# 6 speed manual in winter



## JediSamReye (Jun 27, 2012)

So since the weather in my city has been lower ~15 F my manual has been "different" Not like its failing, just the shifter isn't sliding into the spot as well as it normally does. I'm guessing this is because of the temp and when things warm up it will go back to the way it was. Does anyone else have a similar thing going on with their manual? I have not even broke 4,000 miles yet on it, should i be concerned?


----------



## XtremeRevolution (Jan 19, 2012)

No reason for concern. This is normal behavior for manuals. The fluid is thicker when it's cold. 

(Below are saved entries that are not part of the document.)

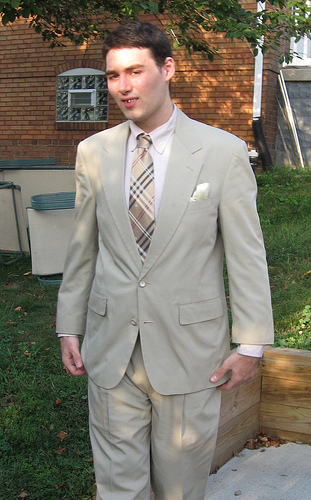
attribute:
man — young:
[56, 24, 275, 500]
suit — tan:
[56, 115, 273, 499]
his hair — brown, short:
[102, 17, 171, 62]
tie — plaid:
[128, 132, 156, 249]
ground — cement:
[209, 434, 311, 499]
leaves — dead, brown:
[248, 434, 281, 451]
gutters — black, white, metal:
[252, 2, 275, 174]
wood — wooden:
[262, 346, 310, 443]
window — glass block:
[52, 67, 108, 125]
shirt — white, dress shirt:
[153, 125, 170, 160]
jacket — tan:
[55, 108, 276, 395]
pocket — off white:
[176, 290, 226, 348]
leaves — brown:
[56, 429, 68, 443]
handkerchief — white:
[192, 180, 210, 198]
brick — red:
[1, 25, 55, 161]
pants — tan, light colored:
[87, 372, 225, 500]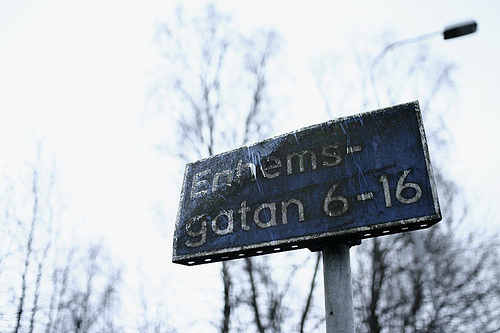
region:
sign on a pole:
[199, 120, 436, 242]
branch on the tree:
[428, 263, 459, 320]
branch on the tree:
[371, 272, 403, 317]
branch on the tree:
[72, 273, 117, 331]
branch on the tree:
[296, 280, 319, 330]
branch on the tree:
[236, 270, 252, 320]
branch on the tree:
[65, 258, 90, 323]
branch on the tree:
[451, 261, 486, 318]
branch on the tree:
[47, 249, 66, 329]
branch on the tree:
[257, 282, 278, 323]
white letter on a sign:
[390, 163, 427, 211]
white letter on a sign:
[375, 170, 396, 210]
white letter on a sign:
[319, 177, 356, 221]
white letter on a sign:
[275, 190, 312, 230]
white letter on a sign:
[252, 199, 281, 230]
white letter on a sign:
[232, 194, 254, 236]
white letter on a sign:
[209, 202, 239, 240]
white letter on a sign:
[182, 210, 212, 250]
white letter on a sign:
[317, 137, 342, 170]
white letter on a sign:
[280, 145, 322, 182]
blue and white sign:
[174, 96, 449, 277]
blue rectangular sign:
[169, 102, 425, 242]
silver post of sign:
[308, 243, 360, 331]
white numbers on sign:
[312, 163, 413, 225]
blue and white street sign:
[152, 98, 439, 265]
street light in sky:
[437, 15, 477, 42]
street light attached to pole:
[355, 17, 486, 76]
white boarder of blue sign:
[417, 100, 439, 232]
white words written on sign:
[184, 190, 308, 242]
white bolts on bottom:
[362, 223, 429, 246]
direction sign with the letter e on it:
[168, 90, 450, 276]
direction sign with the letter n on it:
[166, 85, 456, 287]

If you want to smooth out your shifts a bit, you should consider changing out the fluid with Amsoil SynchroMesh. Several of us have had very good experiences with it and it really smoothed out notchy shifting.


----------



## bartonmd (Jun 30, 2011)

As XR said, welcome to manual transmissions in the winter.

Mike


----------



## JediSamReye (Jun 27, 2012)

I have had 3 manuals before in winter, the first was a dodge daytona that i bought for $220 total so that wasnt the best example of performance, another was a fiero and that was the same. The last and actual good car was my WRX and that shifted fine but i was running synthetic in everything. Thanks so much guys! Now I can stop worrying and get back to enjoying my car!


----------



## Maxzillian (Sep 16, 2012)

Yup, normal behavior. Shifts will be a little slower and the transmission may feel a bit more notchy when it slides into gear. I have an '87 Conquest that will nearly double the shift time when the transmission is below freezing. However, once everything warms up it goes back to normal.


----------